I know that it is something like tecnique, but i don't know the exact word.
Thanks


----------



## shawnee

You will find the answer in the WR dictionary at the top of the page.


----------



## SoONicK

Of course, but I don't know the greek language


----------



## Perseas

Hi SoONick, 

From the WR dictionary : _artist = καλλιτέχνης _, 

in a context like that of the example: _This *artist* works in metal, plaster and paints_.


----------



## SoONicK

How can be this translated in my alphabet?


----------



## Perseas

καλλιτέχνης = kalitexnis 
*accent on -e-
*x roughly is pronounced like h in 'hi' .


----------



## SoONicK

Ok very good and thank you so much 
Is this a composite word? If yes, what is "kali" (I hear the assonance for texnis...)?


----------



## apmoy70

SoONicK said:


> Ok very good and thank you so much
> Is this a composite word? If yes, what is "kali" (I hear the assonance for texnis...)?


Hi SoONick,
Historically the six arts--> Painting, sculpture, architecture, music, dancing, photography (now seven if you include cinematography) are called in Greek _Καλές τέχνες_ (kalés téxnes) which translates as _fine arts_.
The person engaged in one of the said arts, is called in Greek καλλιτέχνης, i.e. _fine-artist_.
Τhe kalo-, kali-, kalli-, kallo- parts, suggest something _good, fine_ in Greek (both physically and morally).
Hope it helps


----------



## hatzi13

SoONicK said:


> Ok very good and thank you so much
> Is this a composite word? If yes, what is "kali" (I hear the assonance for texnis...)?

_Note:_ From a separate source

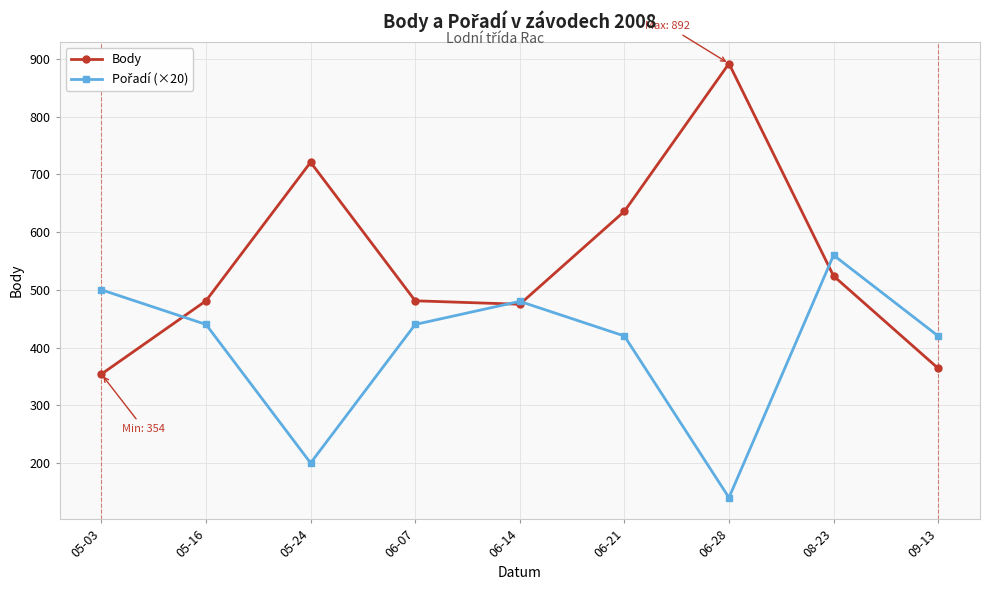

How many interior local peaks does the Body series have?

2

It is kali=good, nice, buono + texnis=art, arte


----------



## SoONicK

Perfect!
Thank you so so much!


----------



## Acestor

Hi. You should actually transliterate this as _callitechnes_. _Calli_ is known from words such as _callisthenics_ or _calligraphy_. _Techn_- can also be found in words such as _technical_. As a matter of fact, someone has created the word _Callitechnic_ (for "artistic") as the name of a company.


----------